I saw firsthand how Chris Culliver’s anti-gay comments distracted the San Francisco 49ers before Super Bowl 47. On the morning after what he said to Artie Lange went viral, the pall that was cast over the hotel banquet room where the players and coaches waited for the inevitable questions from reporters was real, not media narrative. After watching a game that close, in which Culliver played that poorly, I’m nearly certain that the 49ers would’ve won if Culliver’s comments hadn’t became a nationwide controversy. I didn’t think Culliver’s stupidity would affect the 49ers on the field leading up to the game, but after processing what I saw on the day he “apologized” and what happened during the Super Bowl, I can’t shake the feeling that players aren’t robots who can compartmentalize everything — especially not with athletes consuming all the same media we are.
Just to set the record straight: I’m not conflating Sterling’s history and comments with Culliver’s. However, their teams are in similar situations (although the Clippers still have a lot of work to do to get to the NBA Finals).
Sterling obviously doesn’t start for the Clippers, but players have to be extremely upset over the comments alone, let alone the timing. Players play for themselves, each other and even their coaches before worrying about the owner’s mindset, and there’s no professional benefit to playing poorly on purpose when the stakes are so high. But after a wobbly start in Game 1, the Clippers seemed to be picking up steam and taking on the look of a title contender. Warriors fans hear about the great chemistry in Golden State’s locker room; I heard that after Thursday’s game several Clippers (including Jordan, Blake Griffin, Chris Paul and Hedo Turkoglu) ate at NoPa, a restaurant in my neighborhood. This is an impressive team in all aspects, and now they’re faced with the kind of challenge they never could’ve anticipated.

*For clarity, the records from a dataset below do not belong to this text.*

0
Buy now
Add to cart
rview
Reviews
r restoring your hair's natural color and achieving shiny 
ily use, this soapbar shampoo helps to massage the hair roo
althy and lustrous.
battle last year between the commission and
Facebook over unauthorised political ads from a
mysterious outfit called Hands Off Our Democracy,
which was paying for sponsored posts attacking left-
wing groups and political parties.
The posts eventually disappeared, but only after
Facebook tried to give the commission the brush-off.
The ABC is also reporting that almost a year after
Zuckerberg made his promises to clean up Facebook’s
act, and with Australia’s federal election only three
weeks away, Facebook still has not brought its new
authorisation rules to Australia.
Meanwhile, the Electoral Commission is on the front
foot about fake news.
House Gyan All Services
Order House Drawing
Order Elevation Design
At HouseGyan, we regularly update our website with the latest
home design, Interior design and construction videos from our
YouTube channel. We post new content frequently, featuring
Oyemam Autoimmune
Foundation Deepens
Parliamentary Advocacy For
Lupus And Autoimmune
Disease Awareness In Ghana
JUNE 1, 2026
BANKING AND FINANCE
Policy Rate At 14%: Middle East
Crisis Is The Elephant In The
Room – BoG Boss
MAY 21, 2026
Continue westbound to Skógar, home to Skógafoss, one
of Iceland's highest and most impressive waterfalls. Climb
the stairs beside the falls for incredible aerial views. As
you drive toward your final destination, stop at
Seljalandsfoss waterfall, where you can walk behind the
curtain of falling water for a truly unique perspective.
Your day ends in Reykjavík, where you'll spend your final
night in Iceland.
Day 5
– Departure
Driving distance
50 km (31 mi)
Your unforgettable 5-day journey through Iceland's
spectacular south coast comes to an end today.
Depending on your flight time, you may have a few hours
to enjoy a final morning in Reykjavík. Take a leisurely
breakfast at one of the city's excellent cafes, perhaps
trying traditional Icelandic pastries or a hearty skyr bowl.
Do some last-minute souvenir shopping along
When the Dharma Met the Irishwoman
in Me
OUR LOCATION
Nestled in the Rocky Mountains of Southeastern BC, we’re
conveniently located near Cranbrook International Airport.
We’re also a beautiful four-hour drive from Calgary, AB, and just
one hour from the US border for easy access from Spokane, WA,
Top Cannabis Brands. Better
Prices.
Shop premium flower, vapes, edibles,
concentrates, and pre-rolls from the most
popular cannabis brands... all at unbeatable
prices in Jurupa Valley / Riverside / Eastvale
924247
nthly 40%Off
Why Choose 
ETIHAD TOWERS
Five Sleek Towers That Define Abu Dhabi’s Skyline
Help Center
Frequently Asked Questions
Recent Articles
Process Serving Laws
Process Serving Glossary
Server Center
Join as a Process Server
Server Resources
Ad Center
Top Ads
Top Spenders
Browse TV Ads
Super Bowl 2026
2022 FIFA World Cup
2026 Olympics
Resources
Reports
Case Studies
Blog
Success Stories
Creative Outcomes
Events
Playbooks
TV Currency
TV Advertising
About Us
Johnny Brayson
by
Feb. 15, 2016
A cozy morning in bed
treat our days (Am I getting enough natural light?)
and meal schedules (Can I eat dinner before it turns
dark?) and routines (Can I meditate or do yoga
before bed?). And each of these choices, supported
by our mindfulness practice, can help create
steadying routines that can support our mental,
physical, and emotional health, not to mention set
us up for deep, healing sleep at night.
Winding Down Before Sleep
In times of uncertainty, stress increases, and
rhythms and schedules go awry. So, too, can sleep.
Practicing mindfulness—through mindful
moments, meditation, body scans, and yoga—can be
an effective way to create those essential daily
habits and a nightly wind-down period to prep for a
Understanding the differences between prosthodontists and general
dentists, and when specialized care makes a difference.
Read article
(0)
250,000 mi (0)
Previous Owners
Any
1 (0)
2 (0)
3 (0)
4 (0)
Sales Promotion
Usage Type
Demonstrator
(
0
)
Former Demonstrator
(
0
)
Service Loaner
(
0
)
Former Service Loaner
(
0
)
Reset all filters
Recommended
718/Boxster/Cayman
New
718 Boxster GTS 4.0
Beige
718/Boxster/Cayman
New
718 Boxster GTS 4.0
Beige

In the grand scheme of things, the recent TMZ hubbub is far less severe than other Sterling transgressions. But does that matter? Audio showing Sterling as a man who doesn’t want his girlfriend to even associate with black people is more powerful today than allegations and settlements that occurred years ago. The Clippers may have talked to each other about Sterling’s checkered past at different times over the years, but they weren’t worried about him during this series.
Until last night.
Now they have to maintain focus on the task at hand, and the man in charge of keeping the team on course is Doc Rivers. Rivers surely has dealt with his fair share of racist nonsense since becoming a head coach (he coached in Boston, after all), and he’s in the first of a multiyear deal he signed to work for Sterling. His job is to win, and he’ll have to acknowledge the ugliness of their boss while convincing the team to block out all the noise.
Talent rules the day, and the Clippers clearly hold the edge there. Jordan and his teammates could very well take out their anger on the Warriors. But these two teams have shown that, save for Game 2, they’re a pretty good match. If this story keeps rolling through the week — and it certainly seems likely that it will — Sterling end up surprising us all by sabotaging a team that appeared so good that even he couldn’t screw it up.